Cummean, cumall, and cumany

Currently, these functions exist in Base:

  • cumsum
  • cumprod
  • cummin (using accumulate)
  • cummax (using accumulate)

I’m just checking out dplyr’s functions and they have

  • cummean
  • cumall (logical bit vector)
  • cumany (logical bit vector)

Does it make sense to add these to Base? Or perhaps all these functions should be moved to Statistics?

1 Like

Well, we have accumulate, in terms of which cumall is just accumulate(&, A) and cumany is accumulate(|, A), so it doesn’t seem worthwhile adding specific functions for these.
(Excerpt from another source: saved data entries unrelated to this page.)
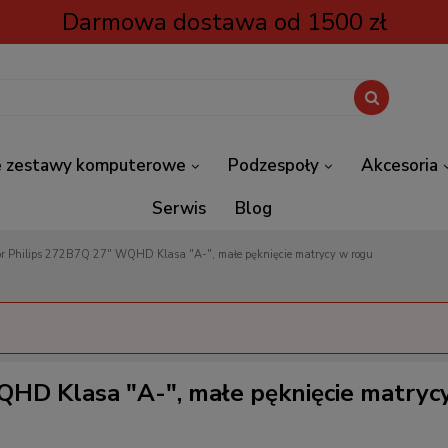
Darmowa dostawa od 1500 zł
 zestawy komputerowe
Podzespoły
Akcesoria
Serwis
Blog
or Philips 272B7Q 27" WQHD Klasa "A-", małe pęknięcie matrycy w rogu
QHD Klasa "A-", małe pęknięcie matryc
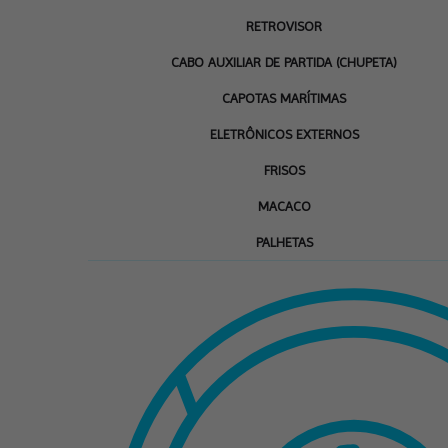
RETROVISOR
CABO AUXILIAR DE PARTIDA (CHUPETA)
CAPOTAS MARÍTIMAS
ELETRÔNICOS EXTERNOS
FRISOS
MACACO
PALHETAS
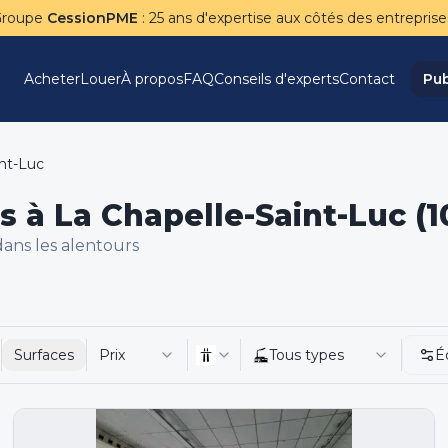
Groupe
CessionPME
: 25 ans d'expertise aux côtés des entreprise
Acheter
Louer
À propos
FAQ
Conseils d'experts
Contact
Pub
int-Luc
s à La Chapelle-Saint-Luc (1
ans les alentours
Surfaces
Prix
Tous types
É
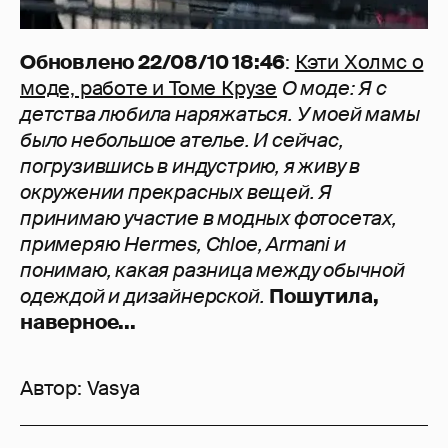
Обновлено 22/08/10 18:46
:
Кэти Холмс о
моде, работе и Томе Крузе
О моде: Я с
детства любила наряжаться. У моей мамы
было небольшое ателье. И сейчас,
погрузившись в индустрию, я живу в
окружении прекрасных вещей. Я
принимаю участие в модных фотосетах,
примеряю Hermes, Chloe, Armani и
понимаю, какая разница между обычной
одеждой и дизайнерской.
Пошутила,
наверное...
Автор:
Vasya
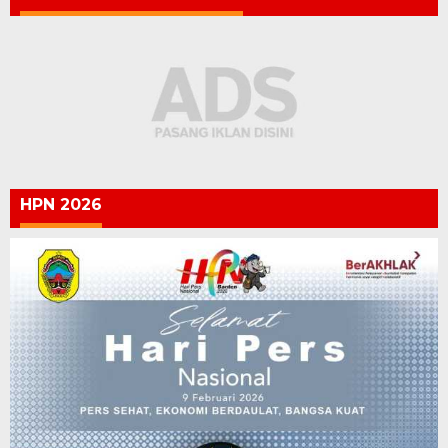
HPN 2026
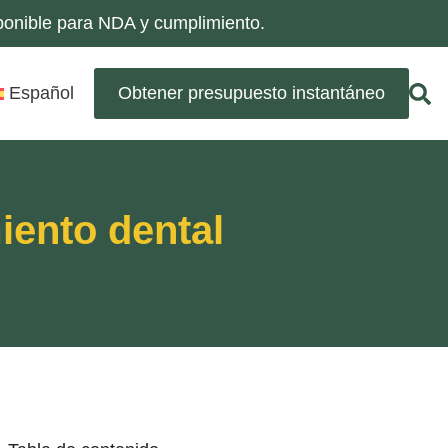
sponible para NDA y cumplimiento.
Español
Obtener presupuesto instantáneo
iento dental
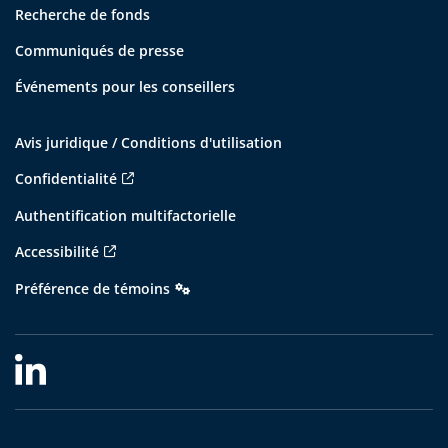
Recherche de fonds
Communiqués de presse
Événements pour les conseillers
Avis juridique / Conditions d'utilisation
Confidentialité
Authentification multifactorielle
Accessibilité
Préférence de témoins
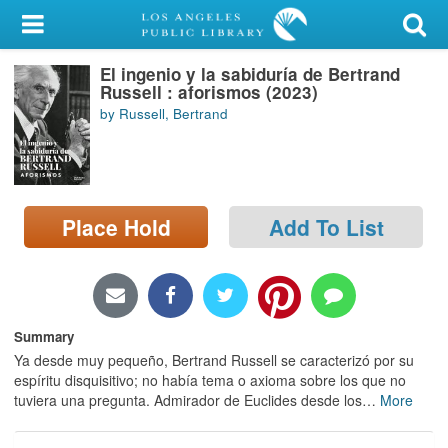
My Account
El ingenio y la sabiduría de Bertrand
Library Card
Russell : aforismos (2023)
by Russell, Bertrand
Sign In
Search
Place Hold
Add To List
Locations/Hours (external
page)
Privacy
Summary
Ya desde muy pequeño, Bertrand Russell se caracterizó por su
espíritu disquisitivo; no había tema o axioma sobre los que no
tuviera una pregunta. Admirador de Euclides desde los
…
More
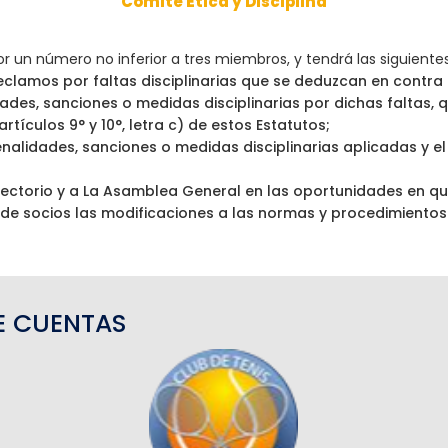
Comité Etica y Disciplina
un número no inferior a tres miembros, y tendrá las siguientes
 reclamos por faltas disciplinarias que se deduzcan en contr
dades, sanciones o medidas disciplinarias por dichas faltas,
tículos 9° y 10°, letra c) de estos Estatutos;
 penalidades, sanciones o medidas disciplinarias aplicadas y e
rectorio y a La Asamblea General en las oportunidades en que
 socios las modificaciones a las normas y procedimientos que
E CUENTAS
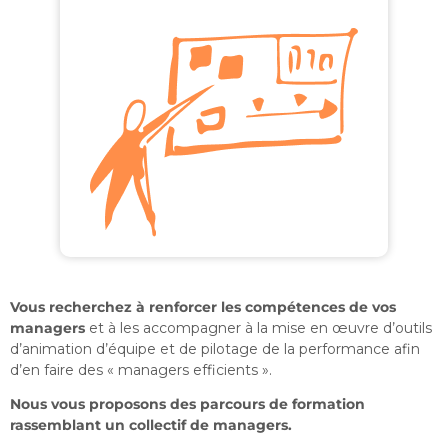
Vous recherchez à renforcer les compétences de vos
managers
et à les accompagner à la mise en œuvre d’outils
d’animation d’équipe et de pilotage de la performance afin
d’en faire des « managers efficients ».
Nous vous proposons des parcours de formation
rassemblant un collectif de managers.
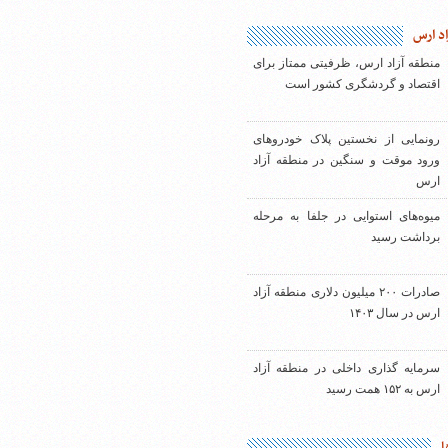
اد ارس
منطقه آزاد ارس، ظرفیتی ممتاز برای
اقتصاد و گردشگری کشور است
رونمایی از نخستین پلاک خودروهای
ورود موقت و سنگین در منطقه آزاد
ارس
میوه‌های استوایی در جلفا به مرحله
برداشت رسید
صادرات ۲۰۰ میلیون دلاری منطقه آزاد
ارس در سال ۱۴۰۳
سرمایه گذاری داخلی در منطقه آزاد
ارس به ۱۵۲ همت رسید
ا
cummean(A) = cumsum(A) ./ (1:length(A)) is slightly more complicated, at least if you want to eliminate the allocation of a temporary array. If it’s a common operation it might make sense in Statistics. However, I can’t seem to find any record of anyone ever asking for this function before, so that doesn’t seem to indicate a big demand?

7 Likes

Ironically, I am currently porting some code from Matlab that contains the equivalent of cummean as described here. So, :+1: from me!

1 Like

Yeah I couldn’t find any previous requests from the julia repo either.
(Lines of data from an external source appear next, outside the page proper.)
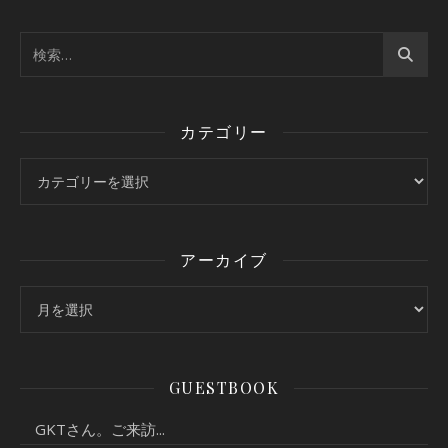
カテゴリー
カテゴリー
アーカイブ
アーカイブ
GUESTBOOK
GKTさん。ご来訪...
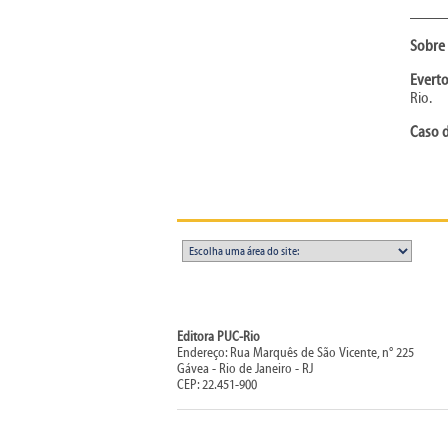
____
Sobre 
Evert
Rio.
Caso d
Editora PUC-Rio
Endereço: Rua Marquês de São Vicente, n° 225
Gávea - Rio de Janeiro - RJ
CEP: 22.451-900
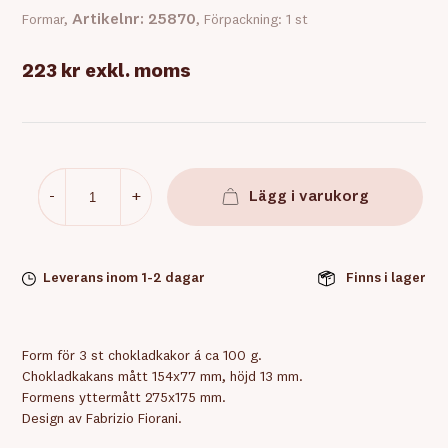
Artikelnr: 25870
Formar,
, Förpackning: 1 st
223 kr
exkl. moms
-
+
Lägg i varukorg
Leverans inom 1-2 dagar
Finns i lager
Form för 3 st chokladkakor á ca 100 g.
Chokladkakans mått 154x77 mm, höjd 13 mm.
Formens yttermått 275x175 mm.
Design av Fabrizio Fiorani.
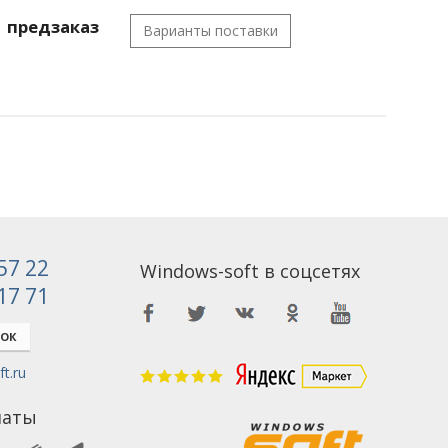
предзаказ
Варианты поставки
 57 22
Windows-soft в соцсетях
 17 71
НОК
t.ru
латы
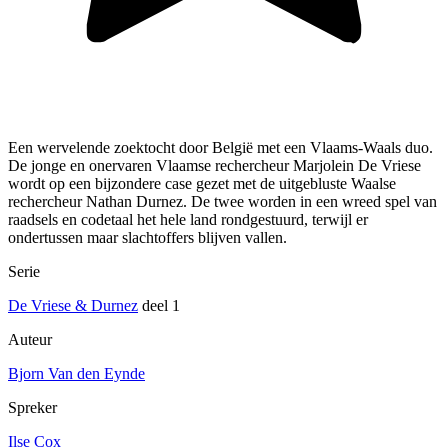
Een wervelende zoektocht door België met een Vlaams-Waals duo.
De jonge en onervaren Vlaamse rechercheur Marjolein De Vriese
wordt op een bijzondere case gezet met de uitgebluste Waalse
rechercheur Nathan Durnez. De twee worden in een wreed spel van
raadsels en codetaal het hele land rondgestuurd, terwijl er
ondertussen maar slachtoffers blijven vallen.
Serie
De Vriese & Durnez
deel 1
Auteur
Bjorn Van den Eynde
Spreker
Ilse Cox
Looks like Bayesian people want it?

https://juliahub.com/ui/CodeSearch?q=cummean%20&u=define&t=all

Just to do some publicity to a couple of really nice packages, you could do the cumulative mean with OnlineStats + Transducers:

julia> using OnlineStats, Transducers

julia> collect(Transducer(Mean()), 1:4)

(It’s one of the examples in the docs.)

9 Likes

Did not know this. Thanks for sharing.

Is it fast? I thought the canonical way in Julia is accumulate

Transducer(::OnlineStat) is not really for performance. It’s mainly for exposing the super rich set of functionality that exists in OnlineStats.jl to Transducers.jl-based API. OnlineStats are really “just” reducing functions obscured by the implementation detail that uses in-place mutation. So, it’d be such a pity if two libraries cannot talk to each other.

3 Likes